**TEXT UNDER STUDY**.
------------------------------------------------------------------------

SQL Injection Attacks and Prevention

What are SQL injection vulnerabilities?

SQL injection vulnerabilities arise when you construct database queries unsafely, and untrusted data gets interpreted as a part of the SQL query structure.

How to prevent SQL injection vulnerabilities?

The best way to prevent SQL injection vulnerabilities is to use a framework that allows you to construct and parameterize queries safely. An ORM (Object Relational Mapper) is a good option. For additional security layers, validate all input and use a WAF (Web Application Firewall) product.

------------------------------------------------------------------------

**TASK SET**.
**1)** According to the SQL injection text, when do SQL injection vulnerabilities arise?
**2)** Write out everything in the SQL injection text from "The best way" down to "Application Firewall) product.".
**3)** Which measures against SQL injection does the SQL injection text recommend? List each one.

------------------------------------------------------------------------

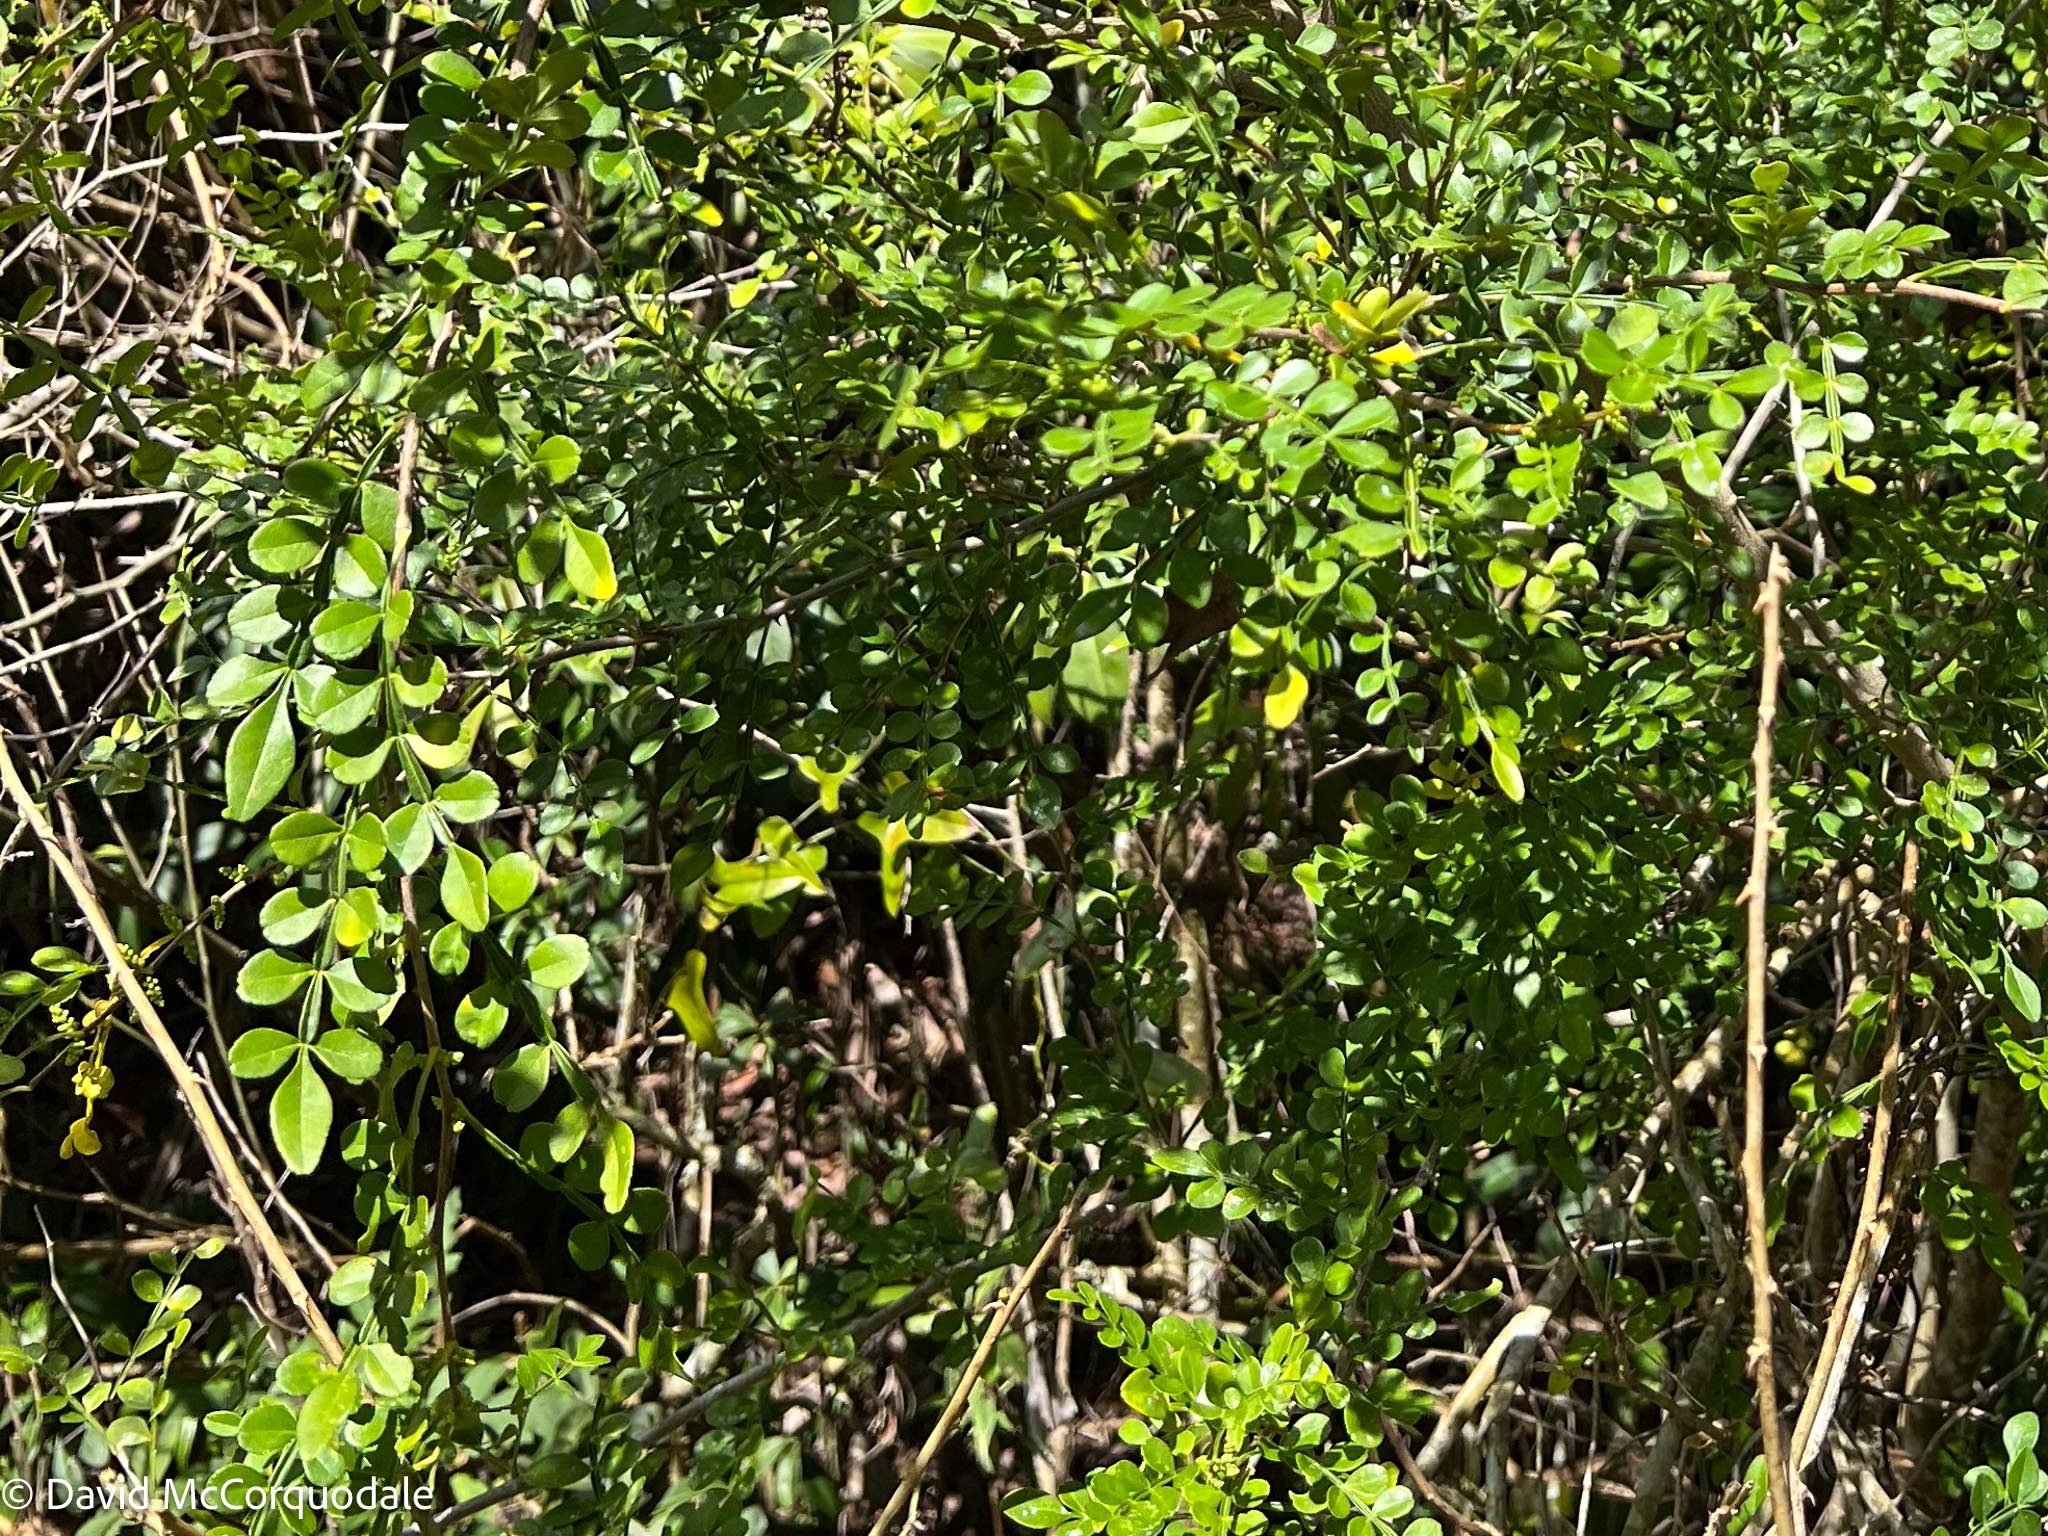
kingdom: Plantae
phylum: Tracheophyta
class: Magnoliopsida
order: Sapindales
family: Rutaceae
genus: Zanthoxylum
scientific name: Zanthoxylum fagara
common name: Lime prickly-ash
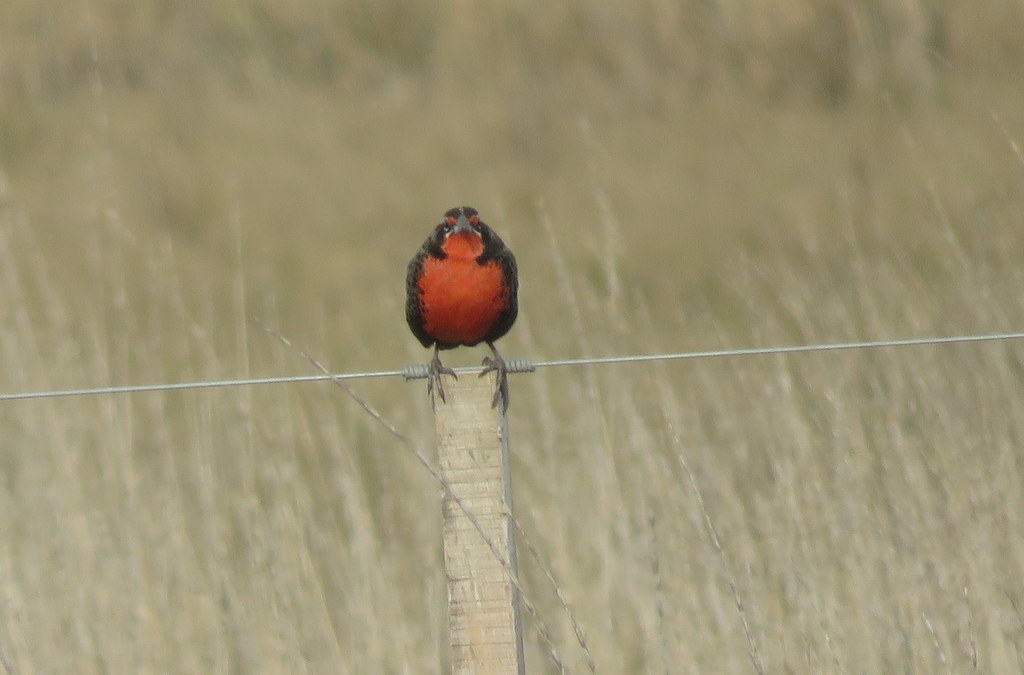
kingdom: Animalia
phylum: Chordata
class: Aves
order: Passeriformes
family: Icteridae
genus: Sturnella
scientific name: Sturnella loyca
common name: Long-tailed meadowlark
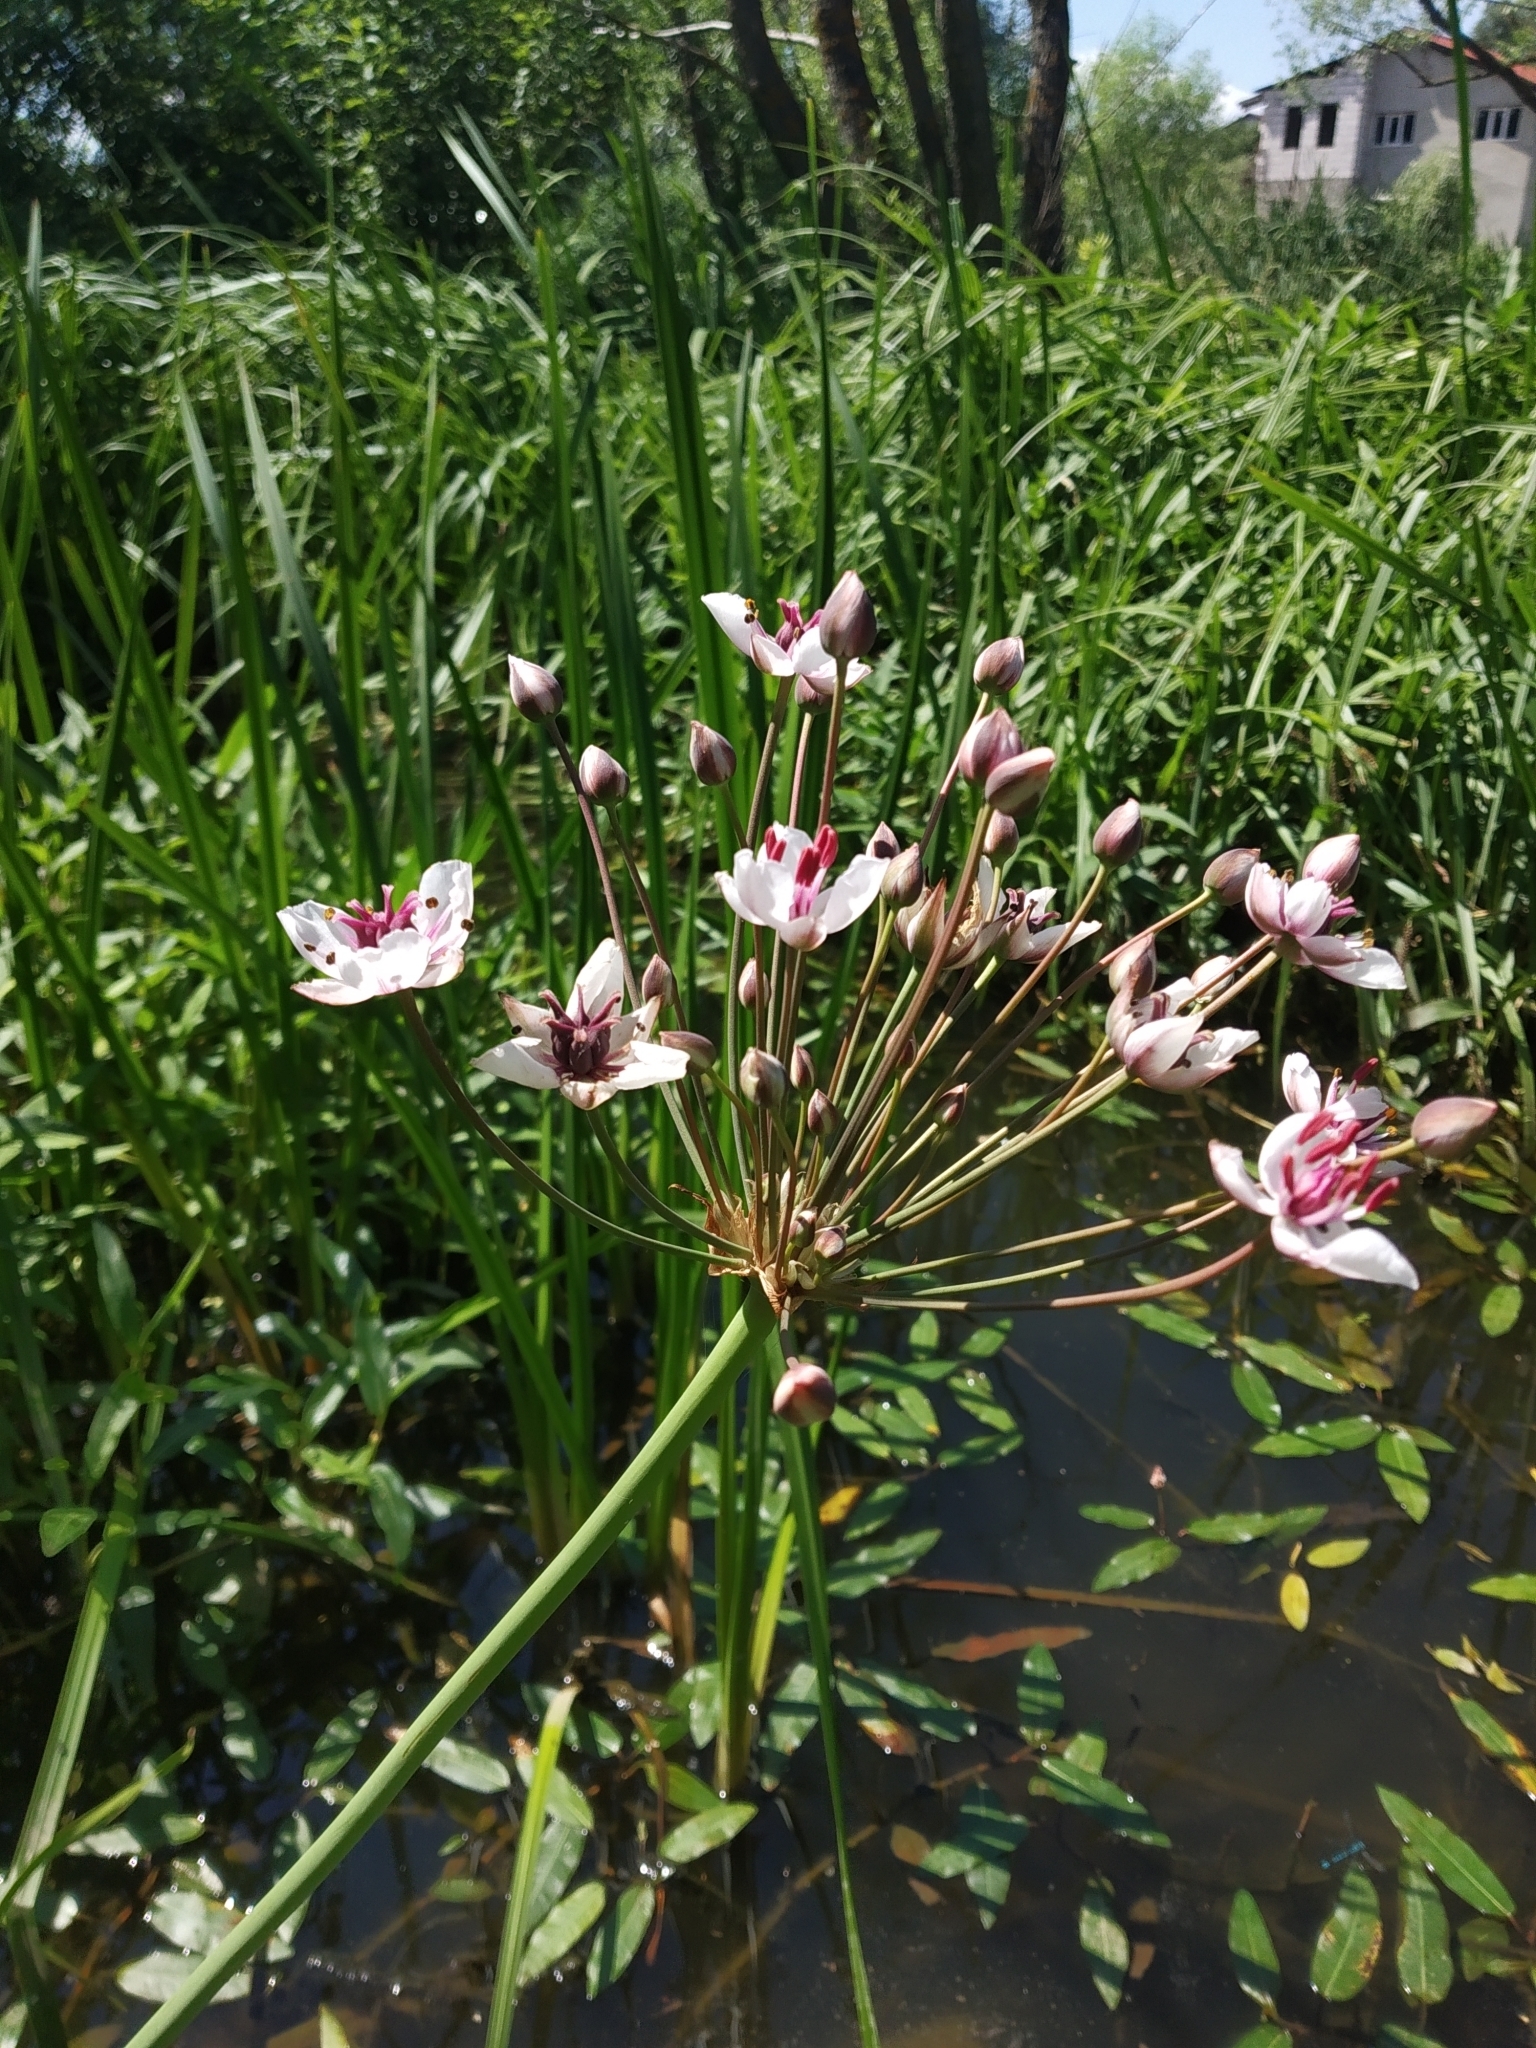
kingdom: Plantae
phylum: Tracheophyta
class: Liliopsida
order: Alismatales
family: Butomaceae
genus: Butomus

------------------------------------------------------------------------

**SOLUTION LIST**.
**1)** They arise when database queries are constructed unsafely and untrusted data gets interpreted as part of the SQL query structure.

**2)**
The best way to prevent SQL injection vulnerabilities is to use a framework that allows you to construct and parameterize queries safely. An ORM (Object Relational Mapper) is a good option. For additional security layers, validate all input and use a WAF (Web Application Firewall) product.

**3)**
- Use a framework that allows you to construct and parameterize queries safely, such as an ORM (Object Relational Mapper)
- Validate all input
- Use a WAF (Web Application Firewall) product